━━━ TASK INPUTS

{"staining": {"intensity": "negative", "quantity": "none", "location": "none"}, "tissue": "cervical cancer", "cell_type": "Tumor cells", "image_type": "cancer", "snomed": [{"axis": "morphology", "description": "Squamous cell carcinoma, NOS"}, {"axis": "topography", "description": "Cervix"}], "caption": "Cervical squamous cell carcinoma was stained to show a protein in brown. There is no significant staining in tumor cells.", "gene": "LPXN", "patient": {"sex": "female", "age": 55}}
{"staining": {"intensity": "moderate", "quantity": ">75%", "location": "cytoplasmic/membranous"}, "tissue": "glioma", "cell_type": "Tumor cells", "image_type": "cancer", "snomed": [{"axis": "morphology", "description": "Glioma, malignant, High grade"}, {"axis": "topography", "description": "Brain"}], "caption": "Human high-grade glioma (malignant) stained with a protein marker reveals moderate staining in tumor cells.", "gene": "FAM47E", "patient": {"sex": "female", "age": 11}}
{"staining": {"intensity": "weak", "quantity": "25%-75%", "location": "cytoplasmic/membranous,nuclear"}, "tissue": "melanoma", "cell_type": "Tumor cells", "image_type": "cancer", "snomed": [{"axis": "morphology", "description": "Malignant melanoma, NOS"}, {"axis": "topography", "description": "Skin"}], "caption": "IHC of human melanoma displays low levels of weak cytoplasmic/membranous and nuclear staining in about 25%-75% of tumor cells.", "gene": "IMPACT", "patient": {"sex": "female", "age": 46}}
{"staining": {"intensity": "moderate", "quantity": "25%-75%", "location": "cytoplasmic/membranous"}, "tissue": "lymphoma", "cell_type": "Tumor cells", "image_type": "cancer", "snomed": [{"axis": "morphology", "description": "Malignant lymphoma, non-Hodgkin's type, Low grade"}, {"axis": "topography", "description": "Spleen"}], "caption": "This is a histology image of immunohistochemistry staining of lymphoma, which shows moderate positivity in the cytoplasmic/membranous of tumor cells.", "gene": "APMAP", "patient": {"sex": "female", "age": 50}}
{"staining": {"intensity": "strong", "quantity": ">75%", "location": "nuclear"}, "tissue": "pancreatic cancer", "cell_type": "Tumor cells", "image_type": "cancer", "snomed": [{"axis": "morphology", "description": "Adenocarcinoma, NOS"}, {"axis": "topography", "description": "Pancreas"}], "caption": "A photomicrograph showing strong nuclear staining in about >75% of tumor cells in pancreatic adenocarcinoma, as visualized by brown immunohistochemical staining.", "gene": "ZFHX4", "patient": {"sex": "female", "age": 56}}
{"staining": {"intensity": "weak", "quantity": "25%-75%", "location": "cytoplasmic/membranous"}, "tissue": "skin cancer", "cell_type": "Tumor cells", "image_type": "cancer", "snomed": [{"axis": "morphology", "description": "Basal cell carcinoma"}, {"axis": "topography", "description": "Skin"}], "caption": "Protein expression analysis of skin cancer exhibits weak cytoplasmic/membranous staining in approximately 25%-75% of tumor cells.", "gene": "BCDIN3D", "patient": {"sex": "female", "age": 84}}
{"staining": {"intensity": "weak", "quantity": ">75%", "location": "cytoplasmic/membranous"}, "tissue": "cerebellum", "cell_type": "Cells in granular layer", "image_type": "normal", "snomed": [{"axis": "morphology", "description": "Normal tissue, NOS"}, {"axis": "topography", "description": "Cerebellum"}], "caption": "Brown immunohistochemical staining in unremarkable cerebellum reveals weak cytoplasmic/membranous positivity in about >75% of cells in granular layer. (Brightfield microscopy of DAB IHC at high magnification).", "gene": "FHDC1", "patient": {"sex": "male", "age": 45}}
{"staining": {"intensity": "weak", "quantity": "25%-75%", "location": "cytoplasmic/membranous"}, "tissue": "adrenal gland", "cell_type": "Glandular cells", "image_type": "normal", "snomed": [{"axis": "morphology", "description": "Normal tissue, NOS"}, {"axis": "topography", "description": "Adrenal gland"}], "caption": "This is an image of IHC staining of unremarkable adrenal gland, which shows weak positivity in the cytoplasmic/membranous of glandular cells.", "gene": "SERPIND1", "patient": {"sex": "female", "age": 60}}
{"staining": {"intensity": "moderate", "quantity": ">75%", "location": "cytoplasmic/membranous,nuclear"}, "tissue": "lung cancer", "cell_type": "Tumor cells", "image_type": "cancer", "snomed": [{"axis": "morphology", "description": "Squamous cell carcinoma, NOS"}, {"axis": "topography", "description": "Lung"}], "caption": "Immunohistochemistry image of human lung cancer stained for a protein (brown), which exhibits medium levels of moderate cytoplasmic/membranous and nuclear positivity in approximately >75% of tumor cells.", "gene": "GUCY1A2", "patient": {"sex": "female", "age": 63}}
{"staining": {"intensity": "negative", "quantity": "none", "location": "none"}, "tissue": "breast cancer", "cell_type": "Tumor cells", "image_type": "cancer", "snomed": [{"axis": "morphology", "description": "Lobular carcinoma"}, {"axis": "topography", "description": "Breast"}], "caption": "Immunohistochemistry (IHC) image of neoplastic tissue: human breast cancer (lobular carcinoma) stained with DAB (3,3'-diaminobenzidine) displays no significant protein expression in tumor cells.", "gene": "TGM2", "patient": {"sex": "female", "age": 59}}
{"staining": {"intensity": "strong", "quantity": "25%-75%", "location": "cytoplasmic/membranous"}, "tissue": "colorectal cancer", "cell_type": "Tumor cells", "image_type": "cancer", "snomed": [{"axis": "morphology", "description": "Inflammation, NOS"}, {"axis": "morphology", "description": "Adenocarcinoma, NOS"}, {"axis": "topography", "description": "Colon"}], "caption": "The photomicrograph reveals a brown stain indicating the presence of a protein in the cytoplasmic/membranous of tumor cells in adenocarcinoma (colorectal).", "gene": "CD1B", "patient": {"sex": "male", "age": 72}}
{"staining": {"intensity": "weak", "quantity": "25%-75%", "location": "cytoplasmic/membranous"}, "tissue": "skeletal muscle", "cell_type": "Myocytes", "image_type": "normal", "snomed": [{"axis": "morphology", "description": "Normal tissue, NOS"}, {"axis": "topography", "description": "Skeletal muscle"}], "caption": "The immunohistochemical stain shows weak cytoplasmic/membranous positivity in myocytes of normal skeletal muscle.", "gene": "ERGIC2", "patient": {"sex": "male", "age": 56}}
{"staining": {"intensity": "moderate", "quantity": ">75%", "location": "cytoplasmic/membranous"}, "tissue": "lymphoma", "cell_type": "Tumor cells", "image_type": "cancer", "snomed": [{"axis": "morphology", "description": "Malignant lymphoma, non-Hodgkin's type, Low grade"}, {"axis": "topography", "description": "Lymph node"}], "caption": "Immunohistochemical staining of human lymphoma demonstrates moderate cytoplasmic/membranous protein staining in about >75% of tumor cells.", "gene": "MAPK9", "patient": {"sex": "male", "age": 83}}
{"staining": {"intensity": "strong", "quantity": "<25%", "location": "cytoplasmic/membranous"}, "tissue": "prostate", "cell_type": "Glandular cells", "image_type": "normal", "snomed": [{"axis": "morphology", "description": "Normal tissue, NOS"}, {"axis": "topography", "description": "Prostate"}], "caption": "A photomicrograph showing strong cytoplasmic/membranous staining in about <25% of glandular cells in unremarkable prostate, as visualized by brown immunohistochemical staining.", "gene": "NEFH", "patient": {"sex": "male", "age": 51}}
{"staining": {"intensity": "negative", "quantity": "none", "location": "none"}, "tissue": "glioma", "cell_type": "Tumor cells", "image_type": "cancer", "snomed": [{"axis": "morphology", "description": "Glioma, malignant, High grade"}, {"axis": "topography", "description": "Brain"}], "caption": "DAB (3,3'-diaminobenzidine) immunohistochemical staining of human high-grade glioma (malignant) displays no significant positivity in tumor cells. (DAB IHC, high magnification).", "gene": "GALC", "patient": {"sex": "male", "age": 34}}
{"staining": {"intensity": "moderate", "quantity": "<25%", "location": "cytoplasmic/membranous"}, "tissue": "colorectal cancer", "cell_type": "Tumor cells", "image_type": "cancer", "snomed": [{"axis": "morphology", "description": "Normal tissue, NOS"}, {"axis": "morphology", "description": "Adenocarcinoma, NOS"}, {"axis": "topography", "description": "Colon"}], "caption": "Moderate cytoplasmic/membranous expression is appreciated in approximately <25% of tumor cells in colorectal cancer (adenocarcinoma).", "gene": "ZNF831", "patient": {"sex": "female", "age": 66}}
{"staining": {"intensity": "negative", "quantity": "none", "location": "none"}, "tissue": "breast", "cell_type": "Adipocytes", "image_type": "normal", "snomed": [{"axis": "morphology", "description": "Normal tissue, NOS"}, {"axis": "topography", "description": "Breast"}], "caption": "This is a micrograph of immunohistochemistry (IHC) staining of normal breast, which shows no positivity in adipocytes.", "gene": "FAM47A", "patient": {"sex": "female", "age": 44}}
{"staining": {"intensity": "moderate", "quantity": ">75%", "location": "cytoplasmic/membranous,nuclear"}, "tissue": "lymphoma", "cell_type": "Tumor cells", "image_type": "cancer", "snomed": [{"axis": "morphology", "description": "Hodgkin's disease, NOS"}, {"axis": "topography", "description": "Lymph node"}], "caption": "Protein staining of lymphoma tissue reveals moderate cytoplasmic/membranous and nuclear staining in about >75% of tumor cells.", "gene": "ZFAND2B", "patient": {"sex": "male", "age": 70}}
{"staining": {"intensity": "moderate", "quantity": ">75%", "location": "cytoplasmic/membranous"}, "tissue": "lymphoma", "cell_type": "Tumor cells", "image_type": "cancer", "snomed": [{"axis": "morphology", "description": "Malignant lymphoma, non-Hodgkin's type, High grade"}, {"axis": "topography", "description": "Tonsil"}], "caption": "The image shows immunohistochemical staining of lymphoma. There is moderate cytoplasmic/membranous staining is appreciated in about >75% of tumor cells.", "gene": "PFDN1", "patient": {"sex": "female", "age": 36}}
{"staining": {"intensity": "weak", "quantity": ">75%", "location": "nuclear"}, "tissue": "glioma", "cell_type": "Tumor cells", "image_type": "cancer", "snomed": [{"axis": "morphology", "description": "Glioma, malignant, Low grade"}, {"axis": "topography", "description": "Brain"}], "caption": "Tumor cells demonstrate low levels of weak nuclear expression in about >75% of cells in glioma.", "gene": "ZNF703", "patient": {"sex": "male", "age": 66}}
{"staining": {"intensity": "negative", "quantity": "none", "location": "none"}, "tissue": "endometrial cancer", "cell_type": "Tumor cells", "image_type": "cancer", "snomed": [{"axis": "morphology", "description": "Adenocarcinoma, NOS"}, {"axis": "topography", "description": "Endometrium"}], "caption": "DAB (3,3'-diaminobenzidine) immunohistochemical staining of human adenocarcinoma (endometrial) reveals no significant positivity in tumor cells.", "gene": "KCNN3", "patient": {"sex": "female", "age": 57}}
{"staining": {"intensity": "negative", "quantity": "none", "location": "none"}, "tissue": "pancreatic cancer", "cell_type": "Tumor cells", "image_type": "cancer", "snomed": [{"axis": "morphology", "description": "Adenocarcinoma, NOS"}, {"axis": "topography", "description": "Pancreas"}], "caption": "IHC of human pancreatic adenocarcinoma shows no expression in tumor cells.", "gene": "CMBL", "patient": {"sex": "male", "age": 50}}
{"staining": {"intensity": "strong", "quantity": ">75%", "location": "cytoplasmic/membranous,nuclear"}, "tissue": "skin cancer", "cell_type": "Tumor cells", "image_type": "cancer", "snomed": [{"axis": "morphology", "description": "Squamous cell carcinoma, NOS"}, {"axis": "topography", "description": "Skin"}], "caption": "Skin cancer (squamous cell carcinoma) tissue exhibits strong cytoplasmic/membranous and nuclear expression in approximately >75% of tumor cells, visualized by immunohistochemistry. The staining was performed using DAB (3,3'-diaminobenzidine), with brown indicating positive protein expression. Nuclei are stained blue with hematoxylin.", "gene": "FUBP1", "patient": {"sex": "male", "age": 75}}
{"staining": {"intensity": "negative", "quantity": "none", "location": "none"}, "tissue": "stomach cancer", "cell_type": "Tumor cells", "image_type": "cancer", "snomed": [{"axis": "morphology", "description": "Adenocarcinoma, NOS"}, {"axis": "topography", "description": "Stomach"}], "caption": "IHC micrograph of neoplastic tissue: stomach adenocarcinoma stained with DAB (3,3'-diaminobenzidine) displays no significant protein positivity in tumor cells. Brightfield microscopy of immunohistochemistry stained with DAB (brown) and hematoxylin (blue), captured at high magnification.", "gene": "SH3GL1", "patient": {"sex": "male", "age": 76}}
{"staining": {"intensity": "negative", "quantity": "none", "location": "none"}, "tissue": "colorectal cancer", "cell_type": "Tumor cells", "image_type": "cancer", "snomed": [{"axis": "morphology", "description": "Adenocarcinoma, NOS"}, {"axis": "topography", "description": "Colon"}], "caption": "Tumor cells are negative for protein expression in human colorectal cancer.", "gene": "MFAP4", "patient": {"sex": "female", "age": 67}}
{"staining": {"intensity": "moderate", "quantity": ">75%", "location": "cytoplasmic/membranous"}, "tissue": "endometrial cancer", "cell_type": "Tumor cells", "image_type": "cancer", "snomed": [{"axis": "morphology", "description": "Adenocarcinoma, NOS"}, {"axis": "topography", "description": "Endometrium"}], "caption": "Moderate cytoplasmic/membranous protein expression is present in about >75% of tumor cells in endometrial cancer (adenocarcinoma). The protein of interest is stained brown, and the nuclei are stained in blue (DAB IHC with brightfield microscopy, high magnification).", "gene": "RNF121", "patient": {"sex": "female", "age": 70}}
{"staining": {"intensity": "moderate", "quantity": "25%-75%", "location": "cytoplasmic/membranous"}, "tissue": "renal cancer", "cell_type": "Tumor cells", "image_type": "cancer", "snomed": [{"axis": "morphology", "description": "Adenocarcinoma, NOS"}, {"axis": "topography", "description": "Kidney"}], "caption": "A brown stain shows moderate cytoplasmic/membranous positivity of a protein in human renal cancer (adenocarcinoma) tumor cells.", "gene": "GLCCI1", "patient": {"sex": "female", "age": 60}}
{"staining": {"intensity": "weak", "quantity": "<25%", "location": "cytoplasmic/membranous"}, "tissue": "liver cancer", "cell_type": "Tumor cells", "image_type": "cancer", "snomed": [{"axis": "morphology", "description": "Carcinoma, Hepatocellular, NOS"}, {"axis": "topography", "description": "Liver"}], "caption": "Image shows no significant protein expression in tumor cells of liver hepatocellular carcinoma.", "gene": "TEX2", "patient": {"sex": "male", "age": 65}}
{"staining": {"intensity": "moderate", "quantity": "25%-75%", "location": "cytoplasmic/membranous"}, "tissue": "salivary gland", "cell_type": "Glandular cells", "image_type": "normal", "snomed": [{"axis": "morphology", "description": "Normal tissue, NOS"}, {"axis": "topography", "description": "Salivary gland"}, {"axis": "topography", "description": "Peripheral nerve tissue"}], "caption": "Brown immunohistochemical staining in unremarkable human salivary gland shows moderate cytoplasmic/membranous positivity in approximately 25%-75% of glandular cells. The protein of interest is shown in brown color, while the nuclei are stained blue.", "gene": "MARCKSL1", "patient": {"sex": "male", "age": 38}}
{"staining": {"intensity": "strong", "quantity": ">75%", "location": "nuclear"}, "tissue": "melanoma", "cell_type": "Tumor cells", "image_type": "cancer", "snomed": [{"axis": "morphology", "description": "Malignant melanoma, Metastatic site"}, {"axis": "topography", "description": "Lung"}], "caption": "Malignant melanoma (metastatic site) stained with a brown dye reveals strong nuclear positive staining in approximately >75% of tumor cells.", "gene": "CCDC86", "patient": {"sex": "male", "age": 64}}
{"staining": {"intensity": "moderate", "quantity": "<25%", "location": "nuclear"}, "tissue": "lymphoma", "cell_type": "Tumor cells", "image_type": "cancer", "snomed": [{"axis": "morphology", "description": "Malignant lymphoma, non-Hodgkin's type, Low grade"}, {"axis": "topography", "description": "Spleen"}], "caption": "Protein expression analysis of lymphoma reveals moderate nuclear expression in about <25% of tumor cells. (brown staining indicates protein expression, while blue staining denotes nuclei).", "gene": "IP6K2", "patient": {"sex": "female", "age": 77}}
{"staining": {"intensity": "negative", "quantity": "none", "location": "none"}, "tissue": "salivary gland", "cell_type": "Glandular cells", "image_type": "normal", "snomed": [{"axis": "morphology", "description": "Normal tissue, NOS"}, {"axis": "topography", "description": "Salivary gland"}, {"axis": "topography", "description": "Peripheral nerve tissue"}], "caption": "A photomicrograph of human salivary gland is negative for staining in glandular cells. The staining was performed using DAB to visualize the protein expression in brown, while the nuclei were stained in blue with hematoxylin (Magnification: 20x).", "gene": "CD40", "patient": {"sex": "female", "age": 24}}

━━━━━━

_ACTIVITY_. Copy, please, every line from the start of the entries down to the line that holds "glioma (malignant) stained", with both of those lines included and no others.

_EXERCISE OUTPUT_.
{"staining": {"intensity": "negative", "quantity": "none", "location": "none"}, "tissue": "cervical cancer", "cell_type": "Tumor cells", "image_type": "cancer", "snomed": [{"axis": "morphology", "description": "Squamous cell carcinoma, NOS"}, {"axis": "topography", "description": "Cervix"}], "caption": "Cervical squamous cell carcinoma was stained to show a protein in brown. There is no significant staining in tumor cells.", "gene": "LPXN", "patient": {"sex": "female", "age": 55}}
{"staining": {"intensity": "moderate", "quantity": ">75%", "location": "cytoplasmic/membranous"}, "tissue": "glioma", "cell_type": "Tumor cells", "image_type": "cancer", "snomed": [{"axis": "morphology", "description": "Glioma, malignant, High grade"}, {"axis": "topography", "description": "Brain"}], "caption": "Human high-grade glioma (malignant) stained with a protein marker reveals moderate staining in tumor cells.", "gene": "FAM47E", "patient": {"sex": "female", "age": 11}}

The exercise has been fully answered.